### Data entries

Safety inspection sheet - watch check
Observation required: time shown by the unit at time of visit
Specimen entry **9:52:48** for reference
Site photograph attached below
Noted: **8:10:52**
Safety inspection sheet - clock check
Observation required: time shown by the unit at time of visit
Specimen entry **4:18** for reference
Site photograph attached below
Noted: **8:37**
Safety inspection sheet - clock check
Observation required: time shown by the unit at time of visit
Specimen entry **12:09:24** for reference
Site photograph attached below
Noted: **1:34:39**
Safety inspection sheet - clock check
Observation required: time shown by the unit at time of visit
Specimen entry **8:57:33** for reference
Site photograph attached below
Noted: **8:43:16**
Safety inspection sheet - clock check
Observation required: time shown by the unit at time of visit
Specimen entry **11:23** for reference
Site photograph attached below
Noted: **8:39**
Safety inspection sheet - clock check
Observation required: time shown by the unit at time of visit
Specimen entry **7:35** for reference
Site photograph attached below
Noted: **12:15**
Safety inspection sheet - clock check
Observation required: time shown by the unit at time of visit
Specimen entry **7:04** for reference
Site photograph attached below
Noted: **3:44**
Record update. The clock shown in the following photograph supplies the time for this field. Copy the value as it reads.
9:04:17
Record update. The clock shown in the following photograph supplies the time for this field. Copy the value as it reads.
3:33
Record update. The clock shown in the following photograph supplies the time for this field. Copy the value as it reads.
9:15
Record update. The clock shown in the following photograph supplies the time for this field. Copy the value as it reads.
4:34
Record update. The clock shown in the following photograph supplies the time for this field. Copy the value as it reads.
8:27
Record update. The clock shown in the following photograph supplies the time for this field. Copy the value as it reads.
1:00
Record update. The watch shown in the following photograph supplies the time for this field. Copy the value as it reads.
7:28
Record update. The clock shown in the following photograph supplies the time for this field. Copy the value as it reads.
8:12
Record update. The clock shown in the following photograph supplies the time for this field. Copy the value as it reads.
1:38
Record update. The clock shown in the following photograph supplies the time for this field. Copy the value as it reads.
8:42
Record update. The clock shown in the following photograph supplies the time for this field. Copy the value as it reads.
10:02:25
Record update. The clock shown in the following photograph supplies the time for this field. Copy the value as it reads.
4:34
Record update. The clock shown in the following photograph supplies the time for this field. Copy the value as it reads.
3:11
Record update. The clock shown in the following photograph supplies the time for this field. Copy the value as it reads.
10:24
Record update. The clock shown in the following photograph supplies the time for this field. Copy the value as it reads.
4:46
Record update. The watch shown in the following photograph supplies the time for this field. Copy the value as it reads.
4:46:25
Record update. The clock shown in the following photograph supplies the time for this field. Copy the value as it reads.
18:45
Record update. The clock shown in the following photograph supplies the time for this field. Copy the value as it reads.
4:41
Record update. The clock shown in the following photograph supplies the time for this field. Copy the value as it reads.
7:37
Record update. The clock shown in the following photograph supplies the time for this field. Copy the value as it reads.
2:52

### Your objective
Copy out every item above again, renaming "Specimen entry" to "Sample entry" wherever it occurs and leaving everything else unchanged.

### Written answer
Safety inspection sheet - watch check
Observation required: time shown by the unit at time of visit
Sample entry **9:52:48** for reference
Site photograph attached below
Noted: **8:10:52**
Safety inspection sheet - clock check
Observation required: time shown by the unit at time of visit
Sample entry **4:18** for reference
Site photograph attached below
Noted: **8:37**
Safety inspection sheet - clock check
Observation required: time shown by the unit at time of visit
Sample entry **12:09:24** for reference
Site photograph attached below
Noted: **1:34:39**
Safety inspection sheet - clock check
Observation required: time shown by the unit at time of visit
Sample entry **8:57:33** for reference
Site photograph attached below
Noted: **8:43:16**
Safety inspection sheet - clock check
Observation required: time shown by the unit at time of visit
Sample entry **11:23** for reference
Site photograph attached below
Noted: **8:39**
Safety inspection sheet - clock check
Observation required: time shown by the unit at time of visit
Sample entry **7:35** for reference
Site photograph attached below
Noted: **12:15**
Safety inspection sheet - clock check
Observation required: time shown by the unit at time of visit
Sample entry **7:04** for reference
Site photograph attached below
Noted: **3:44**
Record update. The clock shown in the following photograph supplies the time for this field. Copy the value as it reads.
9:04:17
Record update. The clock shown in the following photograph supplies the time for this field. Copy the value as it reads.
3:33
Record update. The clock shown in the following photograph supplies the time for this field. Copy the value as it reads.
9:15
Record update. The clock shown in the following photograph supplies the time for this field. Copy the value as it reads.
4:34
Record update. The clock shown in the following photograph supplies the time for this field. Copy the value as it reads.
8:27
Record update. The clock shown in the following photograph supplies the time for this field. Copy the value as it reads.
1:00
Record update. The watch shown in the following photograph supplies the time for this field. Copy the value as it reads.
7:28
Record update. The clock shown in the following photograph supplies the time for this field. Copy the value as it reads.
8:12
Record update. The clock shown in the following photograph supplies the time for this field. Copy the value as it reads.
1:38
Record update. The clock shown in the following photograph supplies the time for this field. Copy the value as it reads.
8:42
Record update. The clock shown in the following photograph supplies the time for this field. Copy the value as it reads.
10:02:25
Record update. The clock shown in the following photograph supplies the time for this field. Copy the value as it reads.
4:34
Record update. The clock shown in the following photograph supplies the time for this field. Copy the value as it reads.
3:11
Record update. The clock shown in the following photograph supplies the time for this field. Copy the value as it reads.
10:24
Record update. The clock shown in the following photograph supplies the time for this field. Copy the value as it reads.
4:46
Record update. The watch shown in the following photograph supplies the time for this field. Copy the value as it reads.
4:46:25
Record update. The clock shown in the following photograph supplies the time for this field. Copy the value as it reads.
18:45
Record update. The clock shown in the following photograph supplies the time for this field. Copy the value as it reads.
4:41
Record update. The clock shown in the following photograph supplies the time for this field. Copy the value as it reads.
7:37
Record update. The clock shown in the following photograph supplies the time for this field. Copy the value as it reads.
2:52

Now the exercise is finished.